All-Cash Transaction Valued at Approximately $4.3 Billion
LogMeIn, Inc., a leading provider of cloud-based connectivity, announced that it has entered into a definitive agreement (or the “Agreement”) to be acquired in a transaction led by affiliates of Francisco Partners, a leading technology-focused global private equity firm, and including Evergreen Coast Capital Corporation (“Evergreen”), the private equity affiliate of Elliott Management Corporation (“Elliott”), for $86.05 per share in cash. The all-cash transaction values LogMeIn at an aggregate equity valuation of approximately $4.3 billion.
Under the terms of the Agreement, LogMeIn shareholders will receive $86.05 in cash for each share of LogMeIn’s common stock they hold. This consideration represents a premium of approximately 25% to LogMeIn’s unaffected closing stock price on September 18, 2019, the last trading day before a media report was published speculating about a potential sale process. The Board of Directors of LogMeIn approved the Agreement and recommended that shareholders vote in favor of the transaction.

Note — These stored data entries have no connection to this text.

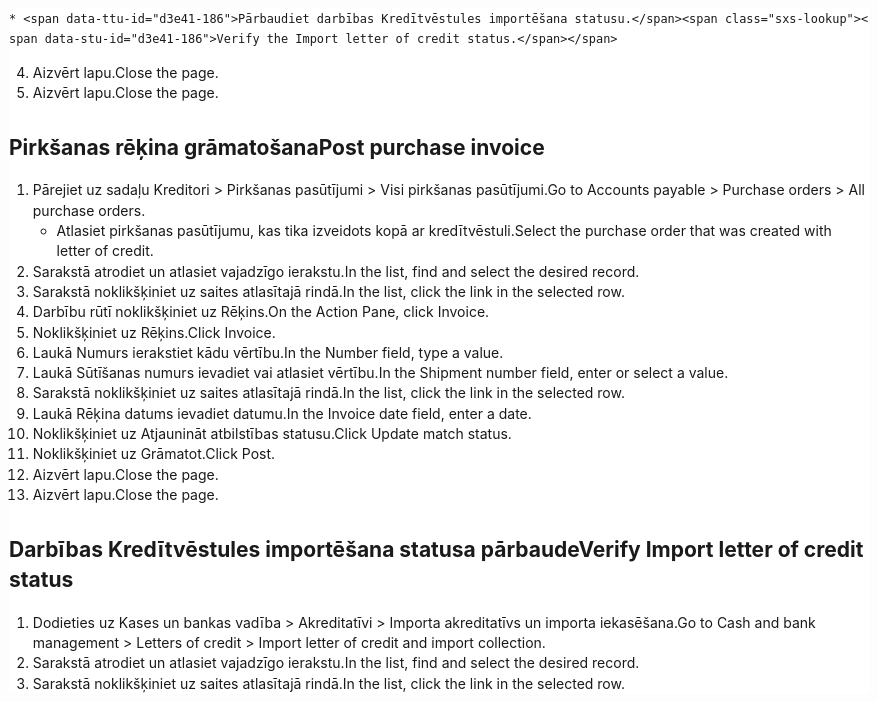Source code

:     * <span data-ttu-id="d3e41-186">Pārbaudiet darbības Kredītvēstules importēšana statusu.</span><span class="sxs-lookup"><span data-stu-id="d3e41-186">Verify the Import letter of credit status.</span></span>     
4. <span data-ttu-id="d3e41-187">Aizvērt lapu.</span><span class="sxs-lookup"><span data-stu-id="d3e41-187">Close the page.</span></span>
5. <span data-ttu-id="d3e41-188">Aizvērt lapu.</span><span class="sxs-lookup"><span data-stu-id="d3e41-188">Close the page.</span></span>

## <a name="post-purchase-invoice"></a><span data-ttu-id="d3e41-189">Pirkšanas rēķina grāmatošana</span><span class="sxs-lookup"><span data-stu-id="d3e41-189">Post purchase invoice</span></span>
1. <span data-ttu-id="d3e41-190">Pārejiet uz sadaļu Kreditori > Pirkšanas pasūtījumi > Visi pirkšanas pasūtījumi.</span><span class="sxs-lookup"><span data-stu-id="d3e41-190">Go to Accounts payable > Purchase orders > All purchase orders.</span></span>
    * <span data-ttu-id="d3e41-191">Atlasiet pirkšanas pasūtījumu, kas tika izveidots kopā ar kredītvēstuli.</span><span class="sxs-lookup"><span data-stu-id="d3e41-191">Select the purchase order that was created with letter of credit.</span></span>  
2. <span data-ttu-id="d3e41-192">Sarakstā atrodiet un atlasiet vajadzīgo ierakstu.</span><span class="sxs-lookup"><span data-stu-id="d3e41-192">In the list, find and select the desired record.</span></span>
3. <span data-ttu-id="d3e41-193">Sarakstā noklikšķiniet uz saites atlasītajā rindā.</span><span class="sxs-lookup"><span data-stu-id="d3e41-193">In the list, click the link in the selected row.</span></span>
4. <span data-ttu-id="d3e41-194">Darbību rūtī noklikšķiniet uz Rēķins.</span><span class="sxs-lookup"><span data-stu-id="d3e41-194">On the Action Pane, click Invoice.</span></span>
5. <span data-ttu-id="d3e41-195">Noklikšķiniet uz Rēķins.</span><span class="sxs-lookup"><span data-stu-id="d3e41-195">Click Invoice.</span></span>
6. <span data-ttu-id="d3e41-196">Laukā Numurs ierakstiet kādu vērtību.</span><span class="sxs-lookup"><span data-stu-id="d3e41-196">In the Number field, type a value.</span></span>
7. <span data-ttu-id="d3e41-197">Laukā Sūtīšanas numurs ievadiet vai atlasiet vērtību.</span><span class="sxs-lookup"><span data-stu-id="d3e41-197">In the Shipment number field, enter or select a value.</span></span>
8. <span data-ttu-id="d3e41-198">Sarakstā noklikšķiniet uz saites atlasītajā rindā.</span><span class="sxs-lookup"><span data-stu-id="d3e41-198">In the list, click the link in the selected row.</span></span>
9. <span data-ttu-id="d3e41-199">Laukā Rēķina datums ievadiet datumu.</span><span class="sxs-lookup"><span data-stu-id="d3e41-199">In the Invoice date field, enter a date.</span></span>
10. <span data-ttu-id="d3e41-200">Noklikšķiniet uz Atjaunināt atbilstības statusu.</span><span class="sxs-lookup"><span data-stu-id="d3e41-200">Click Update match status.</span></span>
11. <span data-ttu-id="d3e41-201">Noklikšķiniet uz Grāmatot.</span><span class="sxs-lookup"><span data-stu-id="d3e41-201">Click Post.</span></span>
12. <span data-ttu-id="d3e41-202">Aizvērt lapu.</span><span class="sxs-lookup"><span data-stu-id="d3e41-202">Close the page.</span></span>
13. <span data-ttu-id="d3e41-203">Aizvērt lapu.</span><span class="sxs-lookup"><span data-stu-id="d3e41-203">Close the page.</span></span>

## <a name="verify-import-letter-of-credit-status"></a><span data-ttu-id="d3e41-204">Darbības Kredītvēstules importēšana statusa pārbaude</span><span class="sxs-lookup"><span data-stu-id="d3e41-204">Verify Import letter of credit status</span></span>
1. <span data-ttu-id="d3e41-205">Dodieties uz Kases un bankas vadība > Akreditatīvi > Importa akreditatīvs un importa iekasēšana.</span><span class="sxs-lookup"><span data-stu-id="d3e41-205">Go to Cash and bank management > Letters of credit > Import letter of credit and import collection.</span></span>
2. <span data-ttu-id="d3e41-206">Sarakstā atrodiet un atlasiet vajadzīgo ierakstu.</span><span class="sxs-lookup"><span data-stu-id="d3e41-206">In the list, find and select the desired record.</span></span>
3. <span data-ttu-id="d3e41-207">Sarakstā noklikšķiniet uz saites atlasītajā rindā.</span><span class="sxs-lookup"><span data-stu-id="d3e41-207">In the list, click the link in the selected row.</span></span>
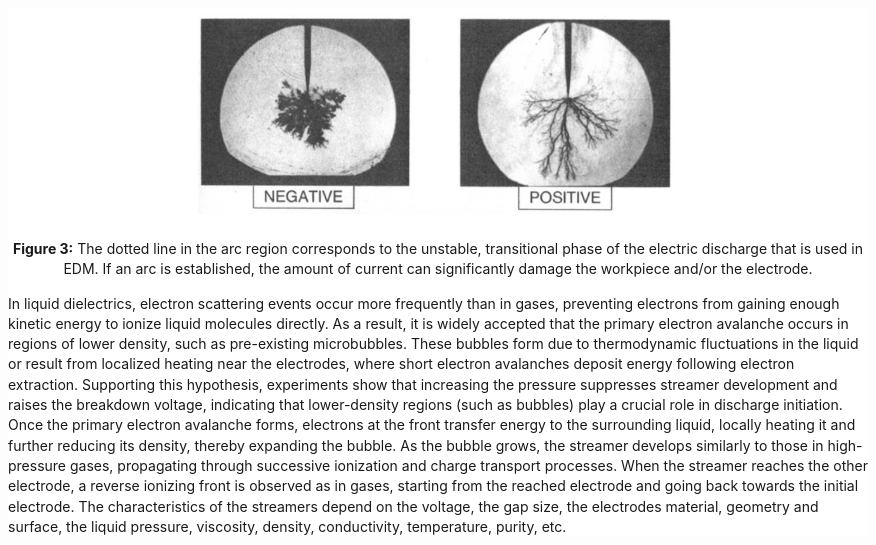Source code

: <div id="streamers_in_dielectric_liquids" align="center">
    <img src="../figures/streamers_in_dielectric_liquids.png" alt="" width="500">
    <p><b>Figure 3:</b> The dotted line in the arc region corresponds to the unstable, transitional phase of the electric discharge
that is used in EDM. If an arc is established, the amount of current can significantly damage the workpiece and/or the
electrode.</p>
</div>

In liquid dielectrics, electron scattering events occur more frequently than in gases, preventing electrons from gaining
enough kinetic energy to ionize liquid molecules directly. As a result, it is widely accepted that the primary electron
avalanche occurs in regions of lower density, such as pre-existing microbubbles. These bubbles form due to thermodynamic
fluctuations in the liquid or result from localized heating near the electrodes, where short electron avalanches deposit
energy following electron extraction.
Supporting this hypothesis, experiments show that increasing the pressure suppresses streamer development and raises the
breakdown voltage, indicating that lower-density regions (such as bubbles) play a crucial role in discharge initiation.
Once the primary electron avalanche forms, electrons at the front transfer energy to the surrounding liquid, locally
heating it and further reducing its density, thereby expanding the bubble. As the bubble grows, the streamer develops
similarly to those in high-pressure gases, propagating through successive ionization and charge transport processes.
When the streamer reaches the other electrode, a reverse ionizing front is observed as in gases, starting from the
reached electrode and going back towards the initial electrode.
The characteristics of the streamers depend on the voltage, the gap size, the electrodes material, geometry and surface,
the liquid pressure, viscosity, density, conductivity, temperature, purity, etc.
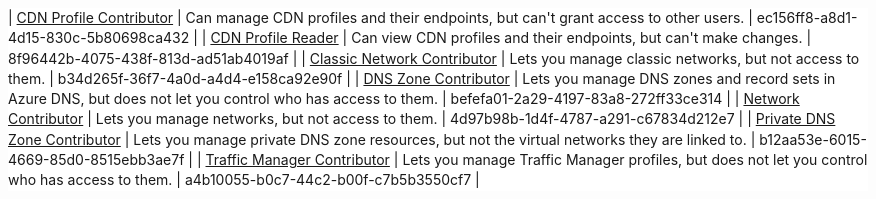 | [CDN Profile Contributor](https://learn.microsoft.com/en-us/azure/role-based-access-control/built-in-roles#cdn-profile-contributor)                                                           | Can manage CDN profiles and their endpoints, but can't grant access to other users.                                                                                                                                                                                                                                                                                                                                                                                                                                                                                            | ec156ff8-a8d1-4d15-830c-5b80698ca432 |
| [CDN Profile Reader](https://learn.microsoft.com/en-us/azure/role-based-access-control/built-in-roles#cdn-profile-reader)                                                                     | Can view CDN profiles and their endpoints, but can't make changes.                                                                                                                                                                                                                                                                                                                                                                                                                                                                                                             | 8f96442b-4075-438f-813d-ad51ab4019af |
| [Classic Network Contributor](https://learn.microsoft.com/en-us/azure/role-based-access-control/built-in-roles#classic-network-contributor)                                                   | Lets you manage classic networks, but not access to them.                                                                                                                                                                                                                                                                                                                                                                                                                                                                                                                      | b34d265f-36f7-4a0d-a4d4-e158ca92e90f |
| [DNS Zone Contributor](https://learn.microsoft.com/en-us/azure/role-based-access-control/built-in-roles#dns-zone-contributor)                                                                 | Lets you manage DNS zones and record sets in Azure DNS, but does not let you control who has access to them.                                                                                                                                                                                                                                                                                                                                                                                                                                                                   | befefa01-2a29-4197-83a8-272ff33ce314 |
| [Network Contributor](https://learn.microsoft.com/en-us/azure/role-based-access-control/built-in-roles#network-contributor)                                                                   | Lets you manage networks, but not access to them.                                                                                                                                                                                                                                                                                                                                                                                                                                                                                                                              | 4d97b98b-1d4f-4787-a291-c67834d212e7 |
| [Private DNS Zone Contributor](https://learn.microsoft.com/en-us/azure/role-based-access-control/built-in-roles#private-dns-zone-contributor)                                                 | Lets you manage private DNS zone resources, but not the virtual networks they are linked to.                                                                                                                                                                                                                                                                                                                                                                                                                                                                                   | b12aa53e-6015-4669-85d0-8515ebb3ae7f |
| [Traffic Manager Contributor](https://learn.microsoft.com/en-us/azure/role-based-access-control/built-in-roles#traffic-manager-contributor)                                                   | Lets you manage Traffic Manager profiles, but does not let you control who has access to them.                                                                                                                                                                                                                                                                                                                                                                                                                                                                                 | a4b10055-b0c7-44c2-b00f-c7b5b3550cf7 |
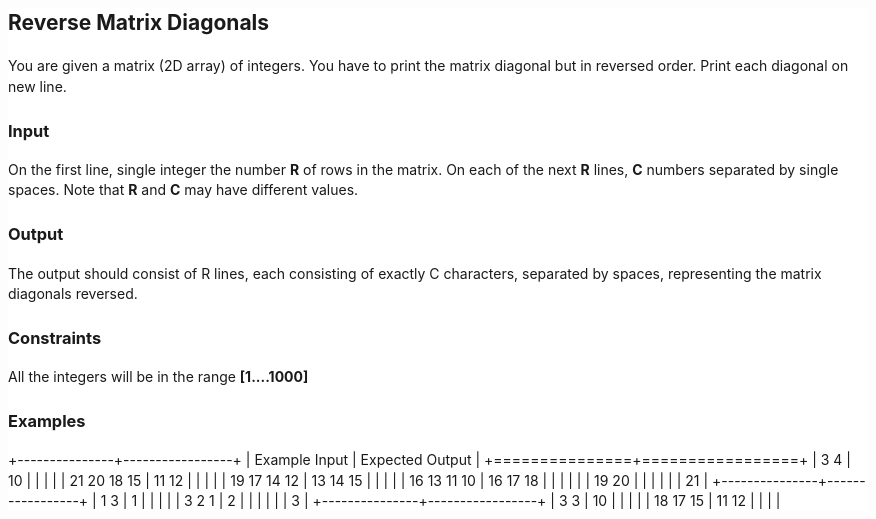  Reverse Matrix Diagonals
------------------------

You are given a matrix (2D array) of integers. You have to print the
matrix diagonal but in reversed order. Print each diagonal on new line.

### Input

On the first line, single integer the number **R** of rows in the
matrix. On each of the next **R** lines, **C** numbers separated by
single spaces. Note that **R** and **C** may have different values.

### Output

The output should consist of R lines, each consisting of exactly C
characters, separated by spaces, representing the matrix diagonals
reversed.

### Constraints

All the integers will be in the range **\[1....1000\]**

### Examples

+---------------+-----------------+
| Example Input | Expected Output |
+===============+=================+
| 3 4           | 10              |
|               |                 |
| 21 20 18 15   | 11 12           |
|               |                 |
| 19 17 14 12   | 13 14 15        |
|               |                 |
| 16 13 11 10   | 16 17 18        |
|               |                 |
|               | 19 20           |
|               |                 |
|               | 21              |
+---------------+-----------------+
| 1 3           | 1               |
|               |                 |
| 3 2 1         | 2               |
|               |                 |
|               | 3               |
+---------------+-----------------+
| 3 3           | 10              |
|               |                 |
| 18 17 15      | 11 12           |
|               |                 |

“This transaction acknowledges the significant value of LogMeIn and provides our stockholders with a meaningful and certain cash offer at a compelling premium,” said Bill Wagner, President and Chief Executive Officer of LogMeIn. “Together, Francisco Partners and Evergreen are committed to addressing the unique needs of both our core and growth assets. We believe our partnership with Francisco Partners and Evergreen will help put us in a position to deliver the operational benefits needed to achieve sustained growth over the long term.”
“LogMeIn has a compelling product portfolio and leadership in the Unified Communications and Collaboration, Identity, and Digital Engagement markets,” said Andrew Kowal, Senior Partner at Francisco Partners. “We look forward to working with Bill and the leadership team at LogMeIn to accelerate growth and product investment organically and inorganically.”
“This investment builds on the strength of our infrastructure and security software franchise and we are thrilled to partner with the company to achieve its long-term strategic vision,” added Dipanjan “DJ” Deb, co-founder and CEO of Francisco Partners.
“We have deep appreciation for the LogMeIn franchise and leadership team from our long-term involvement in the business,” said Elliott Partner Jesse Cohn and Portfolio Manager Jason Genrich. “We look forward to partnering with Bill and the entire executive leadership team alongside Francisco Partners on the next phase of growth and value creation for LogMeIn as a private company.”
Christine Wang, Principal at Francisco Partners also commented, “We are excited to invest in LogMeIn and support its mission to deliver best-in-class software solutions to the modern workforce.”
The transaction is expected to close in mid-2020, subject to customary closing conditions, including the receipt of stockholder and regulatory approvals.
The definitive agreement for the transaction includes a customary 45-day “go-shop” period which permits LogMeIn and its advisors to actively solicit alternative acquisition proposals, and potentially enter negotiations with other parties that make alternative acquisition proposals. LogMeIn will have the right to terminate the definitive agreement to accept a superior proposal subject to the terms and conditions of the definitive agreement. There can be no assurance that this process will result in a superior proposal, and LogMeIn does not intend to disclose developments with respect to the solicitation process unless and until its Board of Directors makes a determination requiring further disclosure.
Qatalyst Partners and J.P. Morgan Securities LLC are acting as financial advisors to LogMeIn, and Latham & Watkins LLP is serving as the company’s legal advisor.
Mizuho Bank, Ltd. is acting as lead financial advisor and Barclays, Deutsche Bank Securities, Jefferies LLC, and RBC Capital Markets are acting as co-financial advisors to Francisco Partners and Evergreen with Paul Hastings LLP, Kirkland & Ellis LLP, and Gibson, Dunn & Crutcher LLP serving as legal advisors. Barclays, RBC Capital Markets, Deutsche Bank Securities, Jefferies Finance LLC, and Mizuho Bank, Ltd. have provided committed debt financing for the transaction.